I owe almost all my opportunities I had early on in my career to my aforementioned mentor, Dr. Schenk. After fellowship, I had no job, and he was leaving DYC, and suggested I apply for that job. So only 1 year after graduating, I became full time PT  faculty, and ended up teaching a lot of the kids I used to hang out with. I did say in an interview I would not hesitate to fail a friend because the lack of knowledge or performance could mean someone’s health or worse. Dr. Schenk left for a few years and came back and started teaching at Daemen, and recruited me to teach Neurodynamics for the fellowship program, plus some an in clinic course called Clinical Exposure, where students come in and observe once every other week for a semester prior to their clinicals. Really makes them more comfortable so they’re not deer in headlights on their first day of actual clinical. For UB, a student visit by the ACCE was enough to have me start teaching ortho labs there for about 6 years.

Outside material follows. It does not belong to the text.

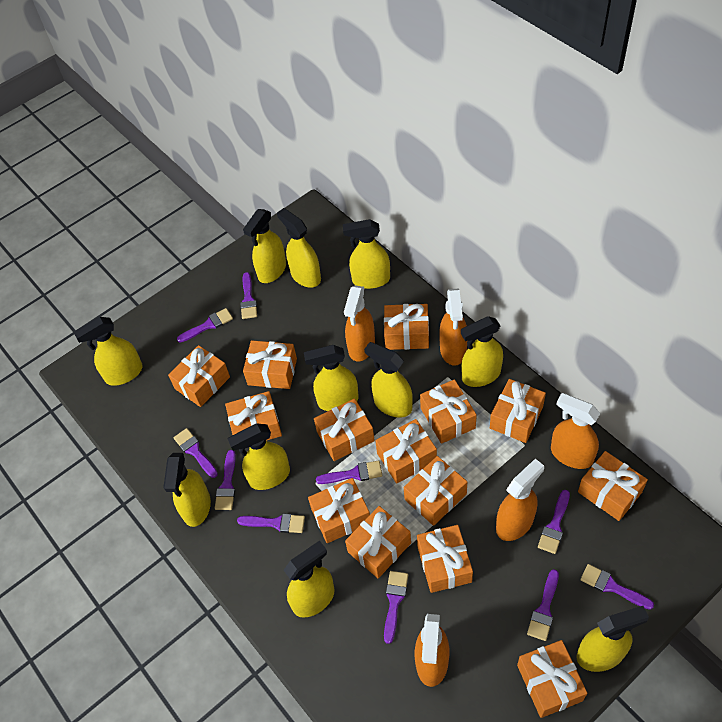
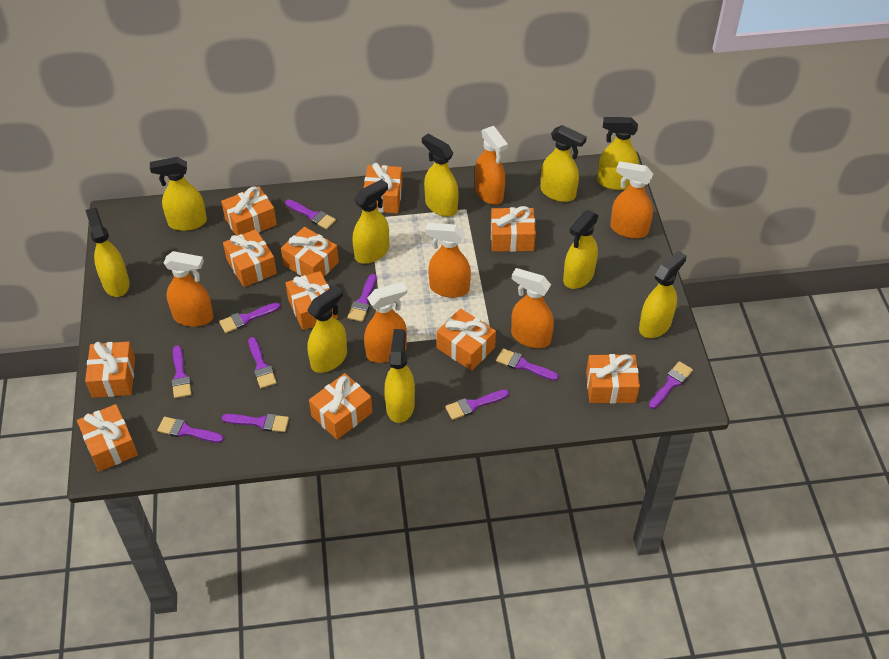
orange gift: 14 -> 11
orange spray bottle: 5 -> 6
yellow spray bottle: 11 -> 10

I can say now that I have really scaled back on my adjunct work, and no longer teach at UB or Daemen. I just did not have the time once I started having my own practice, blogging, and the (inter)national teaching tours. I still love having students in the clinic and they keep me on my toes! I still teach at DYC (my alma mater) 3 times a year in their Advanced Ortho Program, a kind of mini certificate for students interested in more than what their ortho class offers.

Congratulations on everything you’ve accomplished so far! How do you balance career aspirations and family life?

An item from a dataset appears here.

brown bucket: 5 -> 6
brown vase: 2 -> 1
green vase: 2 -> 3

After starting my travelling, I cut back on my clinical hours. My family are the most important thing to me, so I only work 3 days in the clinic now. It’s enough to still see a wide variety of patients, but I get to hang out with my girls and wife a lot and really help around the house. My wife is very supportive of my teaching and told me 5 years ago, someday I think you’ll be teaching all over the country! Even though when I called her from the Buffalo airport to tell her I was boarding for my first tour, she said “I miss you already, how long do you plan on doing this?” Lol! I couldn’t do it without her support.

Another way I balance is to take off a significant amount of time from the practice when I have a new child. This time around I’m off until the second week of May. If this is my last child, I want to make this time with my family count! I am still seeing concierge clients on a cash basis intermittently as sleep allows.

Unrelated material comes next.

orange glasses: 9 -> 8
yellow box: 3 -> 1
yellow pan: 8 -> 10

How can Physical Therapists avoid professional burnout? What has kept (and will keep) your fire blazing?

I had the unique opportunity of being a clinician, PT faculty, and peer reviewer. Now that I am onto private practice owner, international lecturer, and online mentor, I just try to keep it varied. I’d say to avoid burnout, you need to take courses that really light your fire. Take something totally different and not just more of the same. For me, learning about different ways to help others is what keeps me going. There are always different ways to look at things and what works for some does not work for others. It’s why I’m against the odd trend of Advanced Clinical Reasoning vs. Toolbag arguments we see online. Why can’t it be both? You also want to select your patients if you can. Gone are the days for me that I see worker’s comp patients who do not respond more than 2-3 visits, that helps!

Favorite books and/or authors that impacted you the most, both personally and professionally?

Professional: David Butler/Lorimer Moseley – really changed the way I interacted with patients, what words I chose, etc…

Personally: I used to love Michael Crichton years ago but feel that his last 2-3 books prior to his passing were written with movie adaptation in mind. I love RA Salvatore and his Forgotten Realms characters. During my last clinical, one of my best friends and fellowship mentee years later introduced me to his books. I read about 10 years of his books on one clinical!

I just finished Guillermo Del Toro’s The Strain Trilogy, amazing read! It’s about vampires viewed as a disease and how fast it can spread like a pandemic. Btw, vampires are for killing, not loving! After that, I started The Martian, kind of like Gravity on Mars… it’s one of the most gripping books I’ve read in a long time… highly recommend all four of these!